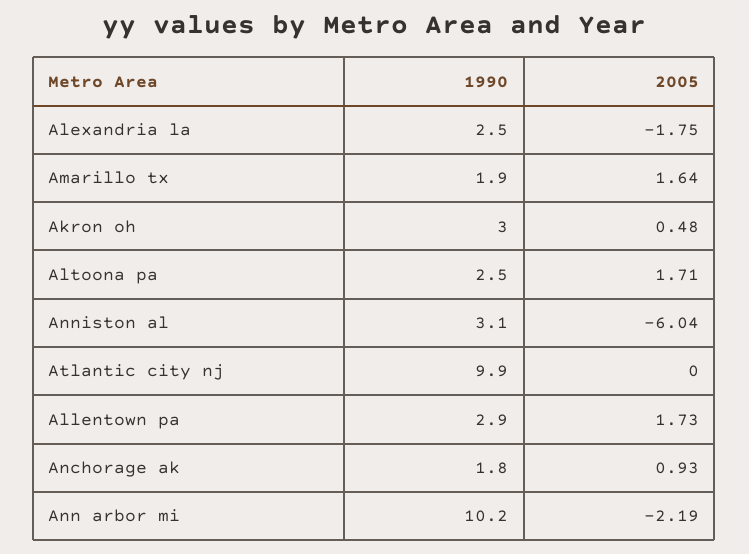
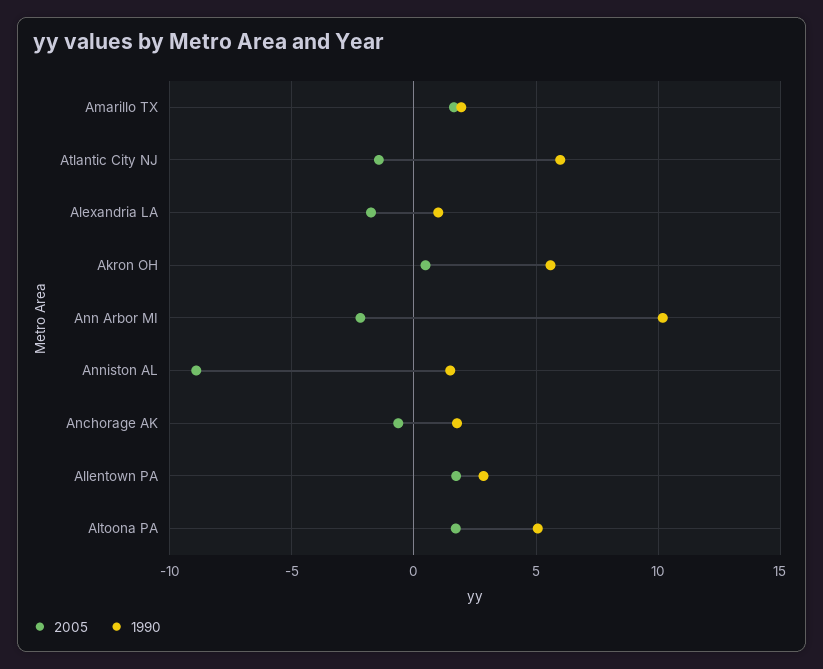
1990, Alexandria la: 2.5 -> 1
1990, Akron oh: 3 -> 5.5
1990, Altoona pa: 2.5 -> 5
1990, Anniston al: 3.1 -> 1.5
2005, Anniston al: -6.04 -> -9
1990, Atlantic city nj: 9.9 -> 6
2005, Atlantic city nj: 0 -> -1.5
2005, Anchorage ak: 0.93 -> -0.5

--

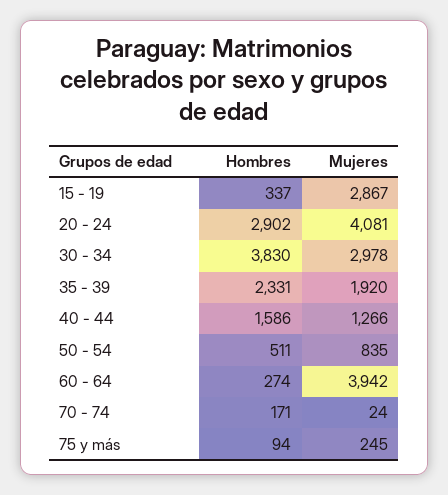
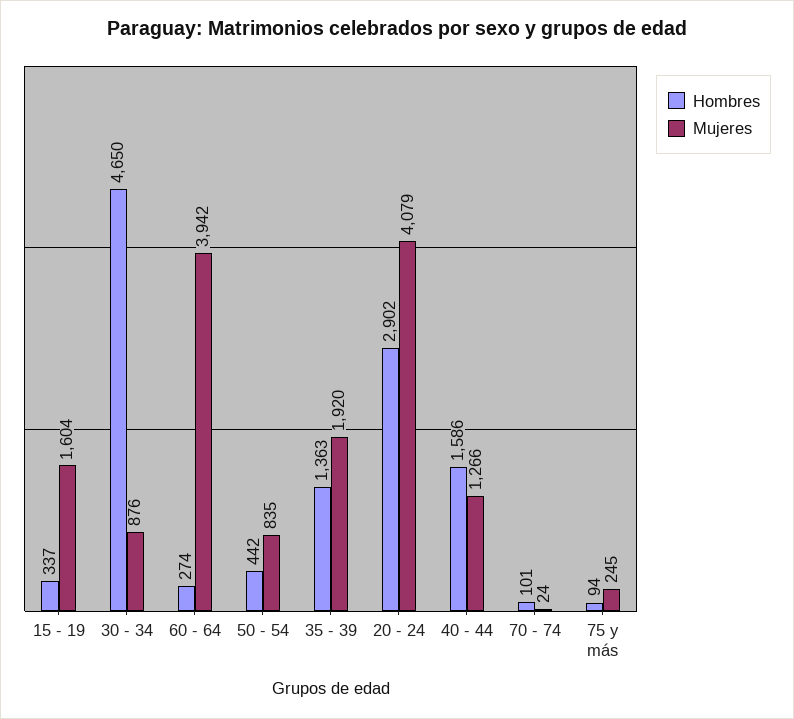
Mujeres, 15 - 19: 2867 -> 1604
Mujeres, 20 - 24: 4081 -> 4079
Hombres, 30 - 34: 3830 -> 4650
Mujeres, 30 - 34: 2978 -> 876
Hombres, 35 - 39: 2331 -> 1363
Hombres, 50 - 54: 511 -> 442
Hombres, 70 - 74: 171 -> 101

Problem requirements — Note every line above where the string "Atlantic" shows up, and copy those lines.

Task answer —
1990, Atlantic city nj: 9.9 -> 6
2005, Atlantic city nj: 0 -> -1.5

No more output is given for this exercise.